/---

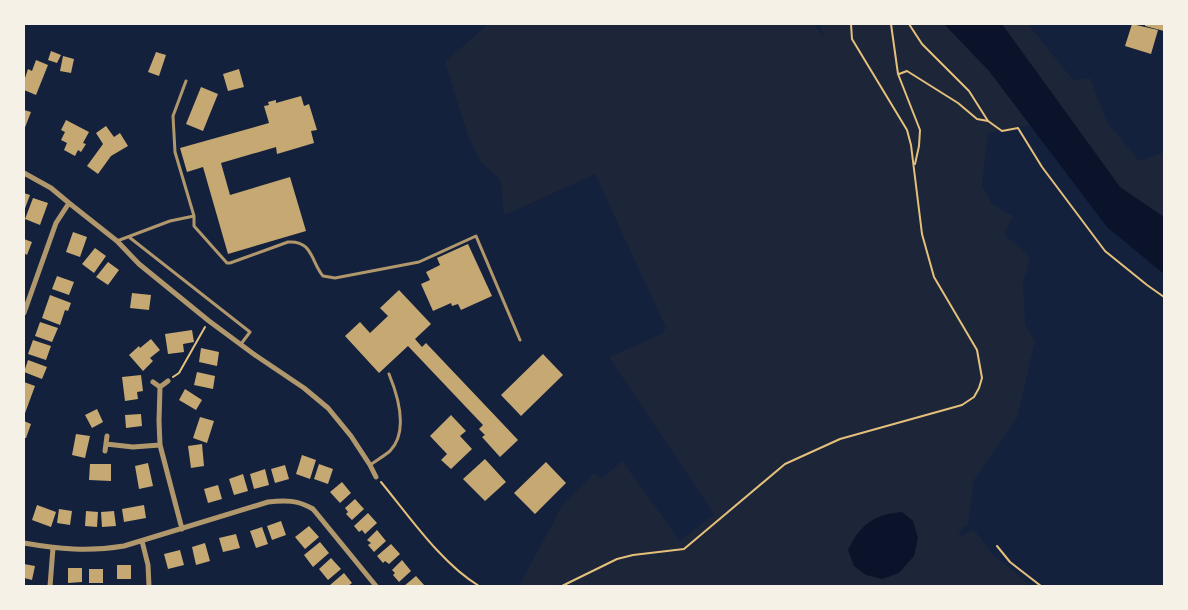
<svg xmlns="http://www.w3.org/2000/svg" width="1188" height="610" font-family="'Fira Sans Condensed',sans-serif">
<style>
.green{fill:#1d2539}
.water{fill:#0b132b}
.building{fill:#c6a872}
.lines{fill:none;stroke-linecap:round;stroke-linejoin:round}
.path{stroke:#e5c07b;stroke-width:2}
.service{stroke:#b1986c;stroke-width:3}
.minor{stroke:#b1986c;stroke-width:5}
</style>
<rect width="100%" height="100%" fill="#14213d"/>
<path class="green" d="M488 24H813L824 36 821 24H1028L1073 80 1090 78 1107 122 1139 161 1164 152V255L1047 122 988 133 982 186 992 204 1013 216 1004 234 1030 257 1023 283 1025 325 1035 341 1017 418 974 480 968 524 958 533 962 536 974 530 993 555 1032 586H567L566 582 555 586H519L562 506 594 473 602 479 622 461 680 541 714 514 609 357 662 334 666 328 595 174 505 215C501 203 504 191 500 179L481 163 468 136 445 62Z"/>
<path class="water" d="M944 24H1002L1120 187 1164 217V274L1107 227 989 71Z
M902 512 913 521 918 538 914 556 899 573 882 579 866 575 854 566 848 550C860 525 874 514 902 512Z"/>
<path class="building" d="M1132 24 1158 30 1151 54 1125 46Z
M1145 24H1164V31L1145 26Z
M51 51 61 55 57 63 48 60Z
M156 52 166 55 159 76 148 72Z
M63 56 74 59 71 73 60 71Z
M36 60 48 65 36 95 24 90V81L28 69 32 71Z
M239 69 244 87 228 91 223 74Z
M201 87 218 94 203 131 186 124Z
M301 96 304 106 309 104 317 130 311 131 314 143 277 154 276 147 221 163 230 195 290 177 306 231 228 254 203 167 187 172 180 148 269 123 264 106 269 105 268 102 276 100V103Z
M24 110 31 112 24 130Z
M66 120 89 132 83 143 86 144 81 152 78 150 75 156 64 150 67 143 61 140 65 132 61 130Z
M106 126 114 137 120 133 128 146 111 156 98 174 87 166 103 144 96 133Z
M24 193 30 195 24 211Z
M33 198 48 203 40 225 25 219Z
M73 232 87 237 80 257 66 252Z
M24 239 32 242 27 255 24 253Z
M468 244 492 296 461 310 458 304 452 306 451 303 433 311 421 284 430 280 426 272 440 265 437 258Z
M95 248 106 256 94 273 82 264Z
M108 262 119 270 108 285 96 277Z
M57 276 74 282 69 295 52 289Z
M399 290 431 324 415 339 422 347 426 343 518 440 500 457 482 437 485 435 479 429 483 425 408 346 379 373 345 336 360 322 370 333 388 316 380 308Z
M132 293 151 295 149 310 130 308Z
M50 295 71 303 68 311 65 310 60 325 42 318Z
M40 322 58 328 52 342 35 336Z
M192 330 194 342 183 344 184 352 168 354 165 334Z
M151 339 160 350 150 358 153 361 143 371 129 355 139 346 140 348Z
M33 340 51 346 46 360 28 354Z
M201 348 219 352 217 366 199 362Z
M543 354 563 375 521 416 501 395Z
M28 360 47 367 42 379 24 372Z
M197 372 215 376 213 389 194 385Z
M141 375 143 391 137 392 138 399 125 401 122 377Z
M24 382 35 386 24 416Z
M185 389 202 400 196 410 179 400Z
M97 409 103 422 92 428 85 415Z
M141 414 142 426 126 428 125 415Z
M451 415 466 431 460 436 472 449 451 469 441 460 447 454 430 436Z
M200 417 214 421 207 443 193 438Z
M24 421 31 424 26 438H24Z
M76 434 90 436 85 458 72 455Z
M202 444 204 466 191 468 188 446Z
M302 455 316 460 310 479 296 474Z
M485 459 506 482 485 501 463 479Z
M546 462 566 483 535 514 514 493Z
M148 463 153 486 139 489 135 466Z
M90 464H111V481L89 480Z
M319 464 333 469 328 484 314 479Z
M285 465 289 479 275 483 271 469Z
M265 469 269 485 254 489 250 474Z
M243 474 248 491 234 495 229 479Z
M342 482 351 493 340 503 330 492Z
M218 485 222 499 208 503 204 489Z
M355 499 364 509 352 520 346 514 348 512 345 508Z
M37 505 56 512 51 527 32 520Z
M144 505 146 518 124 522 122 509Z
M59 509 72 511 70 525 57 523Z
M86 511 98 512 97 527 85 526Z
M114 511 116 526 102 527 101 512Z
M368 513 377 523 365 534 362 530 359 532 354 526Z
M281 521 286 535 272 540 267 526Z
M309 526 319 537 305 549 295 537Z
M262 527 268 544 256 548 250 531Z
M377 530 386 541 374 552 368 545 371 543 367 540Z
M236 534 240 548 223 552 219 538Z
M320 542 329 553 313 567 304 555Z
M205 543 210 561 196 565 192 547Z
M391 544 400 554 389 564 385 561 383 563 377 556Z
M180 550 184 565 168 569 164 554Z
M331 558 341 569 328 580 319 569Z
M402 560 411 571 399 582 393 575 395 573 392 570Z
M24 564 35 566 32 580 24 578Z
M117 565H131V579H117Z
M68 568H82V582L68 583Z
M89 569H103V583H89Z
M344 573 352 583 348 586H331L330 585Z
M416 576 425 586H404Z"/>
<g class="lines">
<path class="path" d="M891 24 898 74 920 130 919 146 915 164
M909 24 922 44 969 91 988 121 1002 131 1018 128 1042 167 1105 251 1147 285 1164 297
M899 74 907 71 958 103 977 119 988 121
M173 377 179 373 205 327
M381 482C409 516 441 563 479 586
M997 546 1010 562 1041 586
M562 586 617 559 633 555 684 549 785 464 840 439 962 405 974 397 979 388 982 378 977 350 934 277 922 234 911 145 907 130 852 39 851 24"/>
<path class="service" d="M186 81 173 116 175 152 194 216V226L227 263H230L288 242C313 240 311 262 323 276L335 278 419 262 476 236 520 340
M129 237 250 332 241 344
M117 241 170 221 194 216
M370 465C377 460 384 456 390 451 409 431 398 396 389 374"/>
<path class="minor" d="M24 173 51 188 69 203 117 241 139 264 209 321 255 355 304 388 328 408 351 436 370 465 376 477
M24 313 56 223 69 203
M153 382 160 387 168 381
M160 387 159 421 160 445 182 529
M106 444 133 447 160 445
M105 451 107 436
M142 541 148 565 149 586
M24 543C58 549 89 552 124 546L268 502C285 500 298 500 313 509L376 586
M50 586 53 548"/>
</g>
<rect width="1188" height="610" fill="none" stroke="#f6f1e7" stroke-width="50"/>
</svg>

\---
/---

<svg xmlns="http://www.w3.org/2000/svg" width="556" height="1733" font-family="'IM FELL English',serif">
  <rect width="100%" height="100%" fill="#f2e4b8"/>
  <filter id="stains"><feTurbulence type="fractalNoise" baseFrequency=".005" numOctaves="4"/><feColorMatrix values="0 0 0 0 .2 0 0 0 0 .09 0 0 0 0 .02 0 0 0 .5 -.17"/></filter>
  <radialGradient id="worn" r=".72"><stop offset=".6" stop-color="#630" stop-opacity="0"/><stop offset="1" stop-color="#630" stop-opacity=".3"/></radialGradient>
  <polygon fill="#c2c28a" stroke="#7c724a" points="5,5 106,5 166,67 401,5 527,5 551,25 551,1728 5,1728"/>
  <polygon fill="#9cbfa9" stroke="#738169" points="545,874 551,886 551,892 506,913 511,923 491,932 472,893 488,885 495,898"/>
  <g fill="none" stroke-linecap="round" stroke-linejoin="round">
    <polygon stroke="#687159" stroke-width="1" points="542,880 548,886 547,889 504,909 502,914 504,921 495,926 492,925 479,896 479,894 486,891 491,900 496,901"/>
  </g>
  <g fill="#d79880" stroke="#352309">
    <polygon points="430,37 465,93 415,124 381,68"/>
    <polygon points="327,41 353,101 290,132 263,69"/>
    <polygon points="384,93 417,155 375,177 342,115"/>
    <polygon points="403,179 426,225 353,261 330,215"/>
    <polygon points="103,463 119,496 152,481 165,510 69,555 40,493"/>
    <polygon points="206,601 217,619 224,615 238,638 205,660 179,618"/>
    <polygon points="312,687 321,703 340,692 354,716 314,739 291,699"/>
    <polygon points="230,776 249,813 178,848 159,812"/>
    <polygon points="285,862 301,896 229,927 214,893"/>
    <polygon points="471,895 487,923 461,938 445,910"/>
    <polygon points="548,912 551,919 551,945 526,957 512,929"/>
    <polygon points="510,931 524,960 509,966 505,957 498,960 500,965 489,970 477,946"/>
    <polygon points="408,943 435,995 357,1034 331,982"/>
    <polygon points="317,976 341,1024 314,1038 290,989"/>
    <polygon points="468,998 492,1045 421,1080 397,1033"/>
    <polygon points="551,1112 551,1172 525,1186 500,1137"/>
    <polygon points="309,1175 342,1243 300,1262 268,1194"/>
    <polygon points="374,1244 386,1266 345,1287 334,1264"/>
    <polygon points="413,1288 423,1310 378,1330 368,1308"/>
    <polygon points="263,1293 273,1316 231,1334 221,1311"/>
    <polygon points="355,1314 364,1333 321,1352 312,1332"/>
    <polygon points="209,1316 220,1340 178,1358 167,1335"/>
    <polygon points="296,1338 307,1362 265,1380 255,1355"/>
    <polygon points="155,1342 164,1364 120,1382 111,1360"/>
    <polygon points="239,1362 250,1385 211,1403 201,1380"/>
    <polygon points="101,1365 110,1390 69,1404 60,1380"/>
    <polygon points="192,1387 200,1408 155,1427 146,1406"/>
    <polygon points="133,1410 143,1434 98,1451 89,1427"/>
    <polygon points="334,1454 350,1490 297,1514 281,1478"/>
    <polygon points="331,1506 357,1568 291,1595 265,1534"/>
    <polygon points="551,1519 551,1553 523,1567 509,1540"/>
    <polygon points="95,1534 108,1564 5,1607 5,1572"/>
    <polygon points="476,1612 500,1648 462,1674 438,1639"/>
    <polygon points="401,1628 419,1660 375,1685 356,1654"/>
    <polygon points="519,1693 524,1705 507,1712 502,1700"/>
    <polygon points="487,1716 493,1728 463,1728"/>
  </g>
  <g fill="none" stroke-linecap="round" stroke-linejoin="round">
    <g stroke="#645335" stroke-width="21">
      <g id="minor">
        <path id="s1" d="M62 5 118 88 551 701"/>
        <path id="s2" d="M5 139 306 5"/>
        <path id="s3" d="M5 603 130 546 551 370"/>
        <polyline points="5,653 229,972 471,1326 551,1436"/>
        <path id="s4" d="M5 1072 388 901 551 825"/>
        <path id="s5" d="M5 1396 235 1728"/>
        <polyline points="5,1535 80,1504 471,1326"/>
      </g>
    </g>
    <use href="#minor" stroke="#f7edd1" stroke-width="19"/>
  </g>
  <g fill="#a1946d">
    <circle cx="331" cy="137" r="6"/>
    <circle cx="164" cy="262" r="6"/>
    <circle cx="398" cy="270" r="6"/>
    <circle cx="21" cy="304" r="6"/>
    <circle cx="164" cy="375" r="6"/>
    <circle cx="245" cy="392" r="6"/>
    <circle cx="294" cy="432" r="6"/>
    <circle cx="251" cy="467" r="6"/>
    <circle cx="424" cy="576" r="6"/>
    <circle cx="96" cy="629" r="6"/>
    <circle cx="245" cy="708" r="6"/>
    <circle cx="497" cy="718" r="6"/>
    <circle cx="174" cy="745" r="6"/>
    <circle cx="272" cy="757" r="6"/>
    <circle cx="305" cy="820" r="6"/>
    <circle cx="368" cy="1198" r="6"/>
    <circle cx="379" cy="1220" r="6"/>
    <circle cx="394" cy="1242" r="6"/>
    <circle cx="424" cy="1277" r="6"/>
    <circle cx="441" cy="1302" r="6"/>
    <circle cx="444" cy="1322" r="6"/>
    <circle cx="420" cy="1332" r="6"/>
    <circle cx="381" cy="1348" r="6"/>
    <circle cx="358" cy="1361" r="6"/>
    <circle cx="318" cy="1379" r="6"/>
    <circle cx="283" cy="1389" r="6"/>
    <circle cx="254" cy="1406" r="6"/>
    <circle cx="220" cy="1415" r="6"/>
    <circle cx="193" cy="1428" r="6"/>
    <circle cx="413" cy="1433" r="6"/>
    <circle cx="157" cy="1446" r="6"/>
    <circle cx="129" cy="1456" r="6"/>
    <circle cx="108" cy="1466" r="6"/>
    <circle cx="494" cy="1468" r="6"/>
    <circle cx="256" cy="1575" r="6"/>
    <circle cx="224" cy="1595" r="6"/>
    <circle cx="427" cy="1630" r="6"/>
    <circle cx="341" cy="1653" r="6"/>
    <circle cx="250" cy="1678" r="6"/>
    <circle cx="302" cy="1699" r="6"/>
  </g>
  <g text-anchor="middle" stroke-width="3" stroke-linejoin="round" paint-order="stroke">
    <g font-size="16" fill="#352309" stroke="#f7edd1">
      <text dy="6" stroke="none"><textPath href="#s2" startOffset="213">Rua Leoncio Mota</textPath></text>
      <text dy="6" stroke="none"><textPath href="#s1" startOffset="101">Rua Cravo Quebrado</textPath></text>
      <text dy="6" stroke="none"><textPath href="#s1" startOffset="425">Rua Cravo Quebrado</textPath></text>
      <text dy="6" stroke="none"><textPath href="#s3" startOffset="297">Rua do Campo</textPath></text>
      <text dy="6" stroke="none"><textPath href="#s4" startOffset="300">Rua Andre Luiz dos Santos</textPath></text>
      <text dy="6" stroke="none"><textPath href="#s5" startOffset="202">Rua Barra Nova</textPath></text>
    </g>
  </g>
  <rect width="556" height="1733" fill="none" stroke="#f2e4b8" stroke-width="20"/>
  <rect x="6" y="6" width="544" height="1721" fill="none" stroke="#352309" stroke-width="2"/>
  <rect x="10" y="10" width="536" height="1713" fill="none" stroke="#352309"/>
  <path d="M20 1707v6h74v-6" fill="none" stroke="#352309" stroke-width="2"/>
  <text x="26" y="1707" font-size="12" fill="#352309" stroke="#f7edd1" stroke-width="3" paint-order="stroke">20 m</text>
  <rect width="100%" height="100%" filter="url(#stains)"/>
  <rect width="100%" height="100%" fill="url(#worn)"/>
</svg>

\---

→ **EXERCISE INSTRUCTIONS**
Some lines of the records above may hold the word "linejoin". Report how many, and nothing else.

→ **WRITTEN RESPONSE**
4